Phyllis Schlafly has published a rant about English departments, which, she claims, “are the most radicalized of all [university] departments, more so than sociology, psychology, anthropology, or even women’s studies.” I know about this because I get news from the English department at SLU, where Schlafly’s “Advice to College Students: Don’t Major in English” is the topic of discussion on a new departmental listserv. I think this is one more thing I’ll not join. Schlafly, like David Horowitz, isn’t worth answering, and besides, I don’t give a flying fuck what Horowitz, Schlafly, and people who agree with them think.
Tim Burke has a couple of nice academic posts heading up his blog right now. I especially like his use of a quote from Ted Nordhaus and Michael Shellenberger:
In America, the political left and political right have conspired to create a culture and politics of victimization, and all the benefits of resentment and cynicism have accrued to the right. That’s because resentment and apocalypse are weapons that can be used only to advance a politics of resentment and apocalypse. They are the weapons of the reactionary and the conservative — of people who fear and resist the future. Just as environmentalists believe they can create a great ecological politics out of apocalypse, liberals believe they can create a great progressive politics out of resentment; they cannot. Grievance and victimization make us smaller and less generous and can thus serve only reactionaries and conservatives.
I rather think Nordhaus and Shellenberger are correct, but I also think there’s no point in answering pundits on the right who preach resentment and apocalypse. It’s preaching to the choir; and besides, statements such as: “That’s why it was no surprise that Cho Seung-Hui, the murderer of 32 students and teachers at Virginia Tech, was an English major,” don’t need to dignified by an answer.

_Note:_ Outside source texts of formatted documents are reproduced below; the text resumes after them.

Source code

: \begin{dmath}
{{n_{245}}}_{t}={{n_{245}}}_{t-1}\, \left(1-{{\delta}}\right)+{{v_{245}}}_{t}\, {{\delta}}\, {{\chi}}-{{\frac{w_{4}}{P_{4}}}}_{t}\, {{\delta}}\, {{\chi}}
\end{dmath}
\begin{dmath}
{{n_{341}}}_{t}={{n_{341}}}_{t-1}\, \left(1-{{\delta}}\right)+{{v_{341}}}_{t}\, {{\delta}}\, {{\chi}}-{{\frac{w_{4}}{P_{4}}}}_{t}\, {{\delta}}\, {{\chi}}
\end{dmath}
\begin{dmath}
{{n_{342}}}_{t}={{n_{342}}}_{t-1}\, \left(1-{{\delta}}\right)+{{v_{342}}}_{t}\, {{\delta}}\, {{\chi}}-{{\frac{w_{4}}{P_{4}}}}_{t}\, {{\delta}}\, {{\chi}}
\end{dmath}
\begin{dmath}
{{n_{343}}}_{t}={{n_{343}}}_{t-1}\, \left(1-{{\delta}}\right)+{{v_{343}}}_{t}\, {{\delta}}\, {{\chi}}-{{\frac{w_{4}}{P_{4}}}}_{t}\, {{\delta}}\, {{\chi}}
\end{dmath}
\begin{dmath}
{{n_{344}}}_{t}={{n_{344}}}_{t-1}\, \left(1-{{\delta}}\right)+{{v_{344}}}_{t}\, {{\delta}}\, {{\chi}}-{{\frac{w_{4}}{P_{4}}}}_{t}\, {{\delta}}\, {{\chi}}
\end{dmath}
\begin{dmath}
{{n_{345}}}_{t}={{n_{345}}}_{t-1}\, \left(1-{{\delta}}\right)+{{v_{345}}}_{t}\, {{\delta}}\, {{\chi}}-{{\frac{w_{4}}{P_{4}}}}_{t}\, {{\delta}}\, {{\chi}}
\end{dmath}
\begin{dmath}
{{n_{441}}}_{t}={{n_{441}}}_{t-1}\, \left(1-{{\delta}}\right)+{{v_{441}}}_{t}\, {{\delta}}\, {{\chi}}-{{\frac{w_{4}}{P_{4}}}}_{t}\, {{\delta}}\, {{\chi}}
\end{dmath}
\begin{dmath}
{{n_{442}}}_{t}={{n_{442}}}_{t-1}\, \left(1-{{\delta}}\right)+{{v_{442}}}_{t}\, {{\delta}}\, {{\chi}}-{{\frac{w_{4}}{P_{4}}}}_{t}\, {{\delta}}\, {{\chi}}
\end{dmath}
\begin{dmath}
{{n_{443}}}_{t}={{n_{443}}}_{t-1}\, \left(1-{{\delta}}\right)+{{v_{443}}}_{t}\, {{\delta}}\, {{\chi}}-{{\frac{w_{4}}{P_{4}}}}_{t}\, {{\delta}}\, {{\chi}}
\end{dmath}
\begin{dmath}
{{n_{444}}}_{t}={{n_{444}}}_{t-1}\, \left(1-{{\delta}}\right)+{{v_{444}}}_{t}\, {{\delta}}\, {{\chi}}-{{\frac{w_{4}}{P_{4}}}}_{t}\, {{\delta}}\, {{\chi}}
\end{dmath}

On the other hand, one might be grateful that English departments matter enough to be attacked by Schlafly, though she points out that “only 1.6 percent of America’s 19 million undergraduates major in English, according to Department of Education figures.” The late unlamented culture wars were mostly about what was or was not being taught in English departments. I guess that continues to be true, even though the wench is dead. And I think Shakespeare, whom Schlafly brings up as a casualty of the culture wars, is not about to be buried in the off-campus stacks. Shakespeare belongs, more than ever and as much as he always has, to popular culture, which is now giving us a new and kitschy version of the reign of his queen that I’m dying to see.